The session—chaired by Radclyffe, who was rigorously pushing herself and others to raise the standard of our work—was on the topic, “Point of View.” I admit that I had a very simplistic understanding of the concept; to me, it was merely an issue of who was telling the story. In our genre, the most common POV variations were first person, third-person limited and the omniscient narrator (also third-person). Choose one and stick with it throughout the book. How hard could that be to understand?

I usually write in third-person limited, allowing readers to relate to all of my characters and know their inner thoughts while I hold things back to unfold later in the story. I’d read somewhere that “head hopping” was a big no-no, and I was working on breaking that habit. Only the omniscient narrator can know what every character is thinking, and with third-person limited, I could be inside only one head at a time.

What I hadn’t grasped was the nuance of the limited POV. I realized it the moment Radclyffe asked us to consider the phrase, “She blushed.” Could a character blush if I were writing from her point of view? Er, no. She could feel her face grow warm, see it flush with color in a mirror, or imagine it turning bright red—but she could not blush, because blushing implies a change in color that she cannot observe from inside her face.

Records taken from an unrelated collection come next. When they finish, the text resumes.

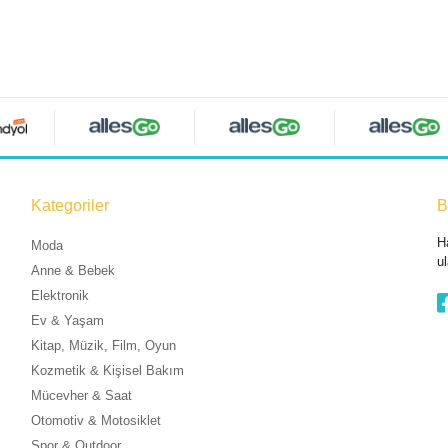
Kategoriler
B
H
Moda
ul
Anne & Bebek
Elektronik
Ev & Yaşam
Kitap, Müzik, Film, Oyun
Kozmetik & Kişisel Bakım
Mücevher & Saat
Otomotiv & Motosiklet
Spor & Outdoor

To call that a huge breakthrough in my writing might sound silly, but it turned a light on in my darkened brain and made me want to go back and rewrite every book I’d ever done. In fact, when Linda Hill finally gave in to my incessant pleas, I was able to do that with some of my older books before they reappeared with the Bella logo.  These days, every single story I write is laid out with careful attention to who is telling the story, and what they can and cannot reveal. I’ve had the great fortune of working over the last few years with a couple of outstanding editors, Cindy Cresap and Katherine V. Forrest, both sticklers for point of view. I personally think they sadistically enjoy berating a writer who slips every now and then with something like, “She blushed.” But not when it’s more than an occasional slip—it’s tedious work when such inconsistencies run throughout the manuscript, and it’s one of the top reasons for rejections. Put another way, a writer who grasps the nuances of point of view has a far better chance of being published.

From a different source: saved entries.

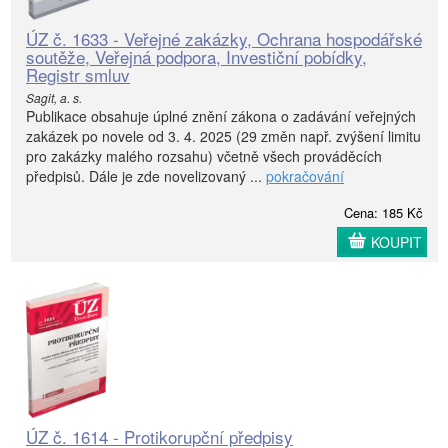
ÚZ č. 1633 - Veřejné zakázky, Ochrana hospodářské
soutěže, Veřejná podpora, Investiční pobídky,
Registr smluv
Sagit, a. s.
Publikace obsahuje úplné znění zákona o zadávání veřejných
zakázek po novele od 3. 4. 2025 (29 změn např. zvýšení limitu
pro zakázky malého rozsahu) včetně všech prováděcích
předpisů. Dále je zde novelizovaný ...
pokračování
Cena: 185 Kč
KOUPIT
ÚZ č. 1614 - Protikorupční předpisy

The GCLS Con in Dallas will be my ninth! That’s perfect attendance, and each one has sharpened my perspective on what makes a book readable and clear. I’ve become convinced over the years that I don’t actually know it all, and I return each summer with hopes of learning more. And all that stuff you see on Facebook about Karaoke, “gobble-gobble,” author auctions, con virgins, and seeing everybody cleaned up once a year for the Goldie Awards? It’s icing on the cake.


A former teacher and market research consultant, KG MacGregor holds a PhD in journalism from UNC-Chapel Hill. Infatuation with Xena: Warrior Princess fan fiction prompted her to try her own hand at storytelling in 2002. In 2005, she signed with Bella Books, which published the Golden Crown finalist Just This Once. Her sixth Bella novel, Out of Love, won the Lambda Literary Award for Women’s Romance and the Golden Crown Award in Lesbian Romance. She picked up Goldies also for Without Warning, Worth Every Step and Photographs of Claudia (Contemporary Romance), and Secrets So Deep (Romantic Suspense).

Other honors include the Lifetime Achievement Award from the Royal Academy of Bards, the Alice B. Readers Appreciation Medal, and several Readers Choice Awards.

An avid supporter of queer literature, KG currently serves on the Board of Trustees for the Lambda Literary Foundation. She divides her time between Palm Springs and her native North Carolina mountains

2 comments on “GCLS Author Guest Blog: KG MACGREGOR

  1. Sheri Campbell

    As a reader, you published guys have all the writing rules perfect because I never was bothered with point of view nor heard of it until becoming a Dallas Jewell book club and writer club member. I’m proud to claim to be a studious, prolific reader, averaging 3 novels per week with copious notes. Not a wanna be writer. I am happy living my retirement dream.. Hope to shake your hand at GCLS in June. Have read your books, some twice. Thanks for the blog.